1971年8月に西川清氏がニシカワ商会(後のパーク24の母体となる会社)を東京都内で設立。工業用ファスナーメーカーに勤務していた営業マンであったが、会社の方針と反りが合わずに独立した。
独立直後は事業内容を決めていなかったが、偶然街中で目にした「駐車禁止」の張り紙に着眼。駐車禁止の看板にニーズがあると考え、製造販売をスタートした。このため、ニシカワ商会における祖業は看板の製造販売であったが、単価が安くコンクリートの土台を含む重量物で運送コストもかかり、事業を拡大する上では不十分であった。
看板事業をスタートした際に、偶然、代官山の料理屋にて無人駐車場機器「パークロック」を目にした。日本信号が開発した機器であり、西川清氏はニーズを確信してツテのない日本信号に通い詰めて販売権を獲得した。

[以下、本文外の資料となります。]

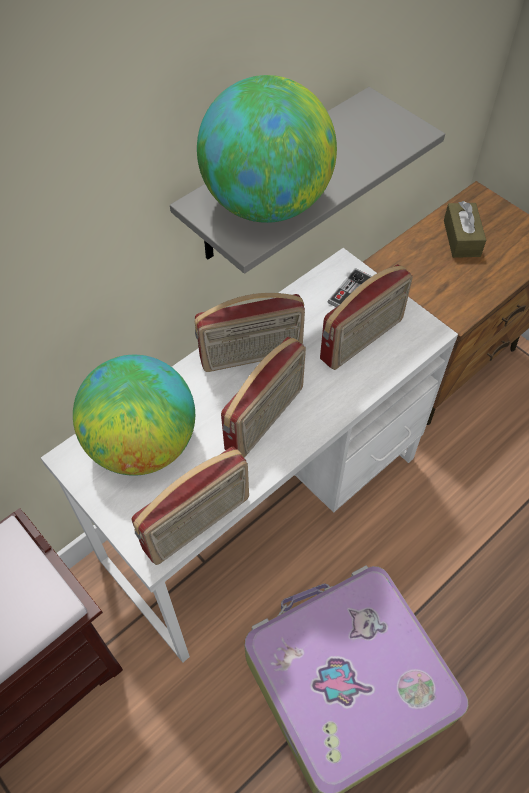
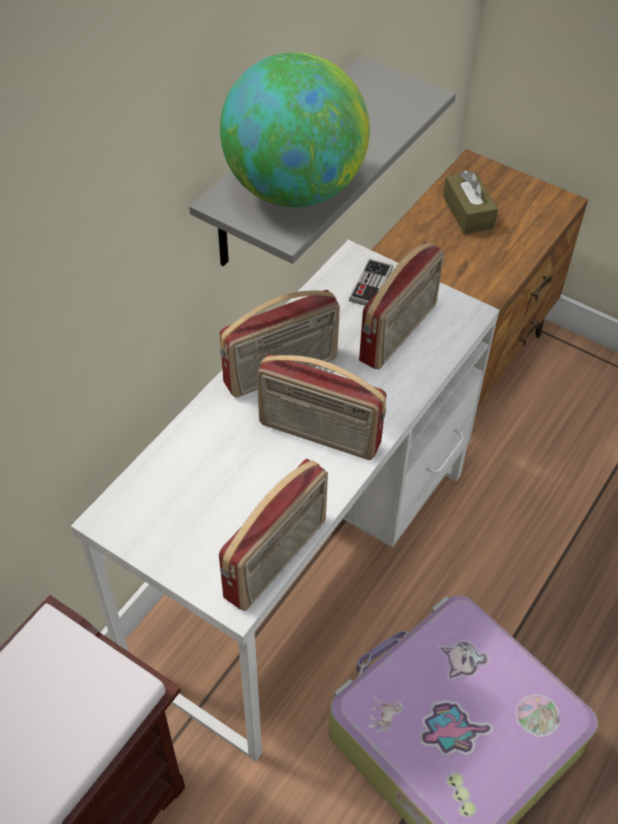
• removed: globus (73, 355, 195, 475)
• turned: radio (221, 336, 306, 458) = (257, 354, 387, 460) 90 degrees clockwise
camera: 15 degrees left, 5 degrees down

当時、日本信号では別の商社に販売をませていたが、パークロックの販売は低迷。このため、西川清氏による営業攻勢が功を奏し、結果としてベンチャー企業であったニシカワ商会がパークロックの販売権を得る機会に恵まれた。
西川清氏は、パークロックについて、国内の大型病院に販売するためにアプローチを開始。当時の病院駐車場は無料であったものの不法駐車が多く、必要とする患者が利用できない課題に直面した。
そこで、西川清氏はパークロックの売り込みを開始し、最初に聖路加国際病院(東京・築地)への納入に成功した。これにより病院の不法駐車問題を解決し、さらに病院には駐車場収入を得る手段を提供。一石二鳥の施策であったため、評判が評判を呼び、ニシカワ商会は東京都内の主な大型病院(私立系・国立系の両方)について、パークロックの販売と無人駐車場の管理代行を請け負った。
この結果、ニシカワ商会は会社設立から3年目で年商1.3億円を確保。東京都心部(城南地区)の主な病院と取引をしたことで、十分かつ安定的な収益を確保した。
ところが、収入を得た創業者の西川清氏は「プライベートな遊び」を重視し、事業を伸ばすことをやめた。この結果、1990年にパーク24の展開を本格化するまでの約20年間(1970年代〜1980年代)は、東京都内の病院駐車場を運営するニシカワ商会を「中小企業」として事業を継続していた。
30歳そこそこで会社を作って、それが当たってしまった。なんだ世の中、金稼ぐのは簡単だ。そう慢心してしまったんです。それから約20年間は悪くなるとがむしゃらにやって、よくなると怠ける。そんな繰り返しでした。
西川清氏は50歳を迎えて、ニシカワ商会において事業インパクトを残せていないことを後悔した。1988年7月期のニシカワ商会は、東京都の西五反田に本社を構え、売上高15.8億円・利益0.3億円・従業員数36名の中小企業であった。
そこで、5年後の売上目標を150億円(当時の売上高の10倍以上)に設定し、同時に株式公開を目指すことを公表した。病院駐車場の運営では売上拡大が困難であったため、無人駐車場事業を「パーク24」として運営し、地主が保有する「街中の空き地」に小規模な無人駐車場を設置するビジネスに注力した。
タイムズの展開にあたっては、東京都内でスタートする前に、福岡県の自社ビル建設予定地でテストマーケティングを実施。当時主流だった「月極駐車場」の相場感と、タイムズが志向した新しい「無人時間貸し駐車場」の料金設定の目安を見出した。
そして、1991年12月に東京都内でタイムズの1号物件(上野)展開を開始。駐車台数は5〜6台が標準的であり、地主と駐車場を共同経営するという名目のもとで、駐車場の管理代行業を開始した。
バブル崩壊によって開発が中止された土地が多くなったことや、固定資産税の支払いに苦労する地主が増えた事により、次の建物新設までの臨時収入源として駐車場経営を選択する地主が増加した。
パーク24は、営業人員を拡大しつつ、これらの地主のニーズを捉えて成長。営業攻勢に加えて、無人時間貸し駐車場のオペレーションを洗練させることで、競合会社の台頭を防いだ。1995年7月にはタイムズのパーキング台数1万台を突破した。
「50歳の誕生日を迎えて、事業家としてやれるのは年齢からもこれが最後だと感じたんです。このままいけば自分は何もなし得なかったと自分の人生を後悔することになると」
「平成4年、今から7年前に平成9年の売上目標を150億円と設定しました。当時の売上はそのわずか5%程度だったのです。後の95%を残りの5年で達成すると宣言した。今思うと無謀だったかも。社員にも死に物狂いでやってほしいと言いました。」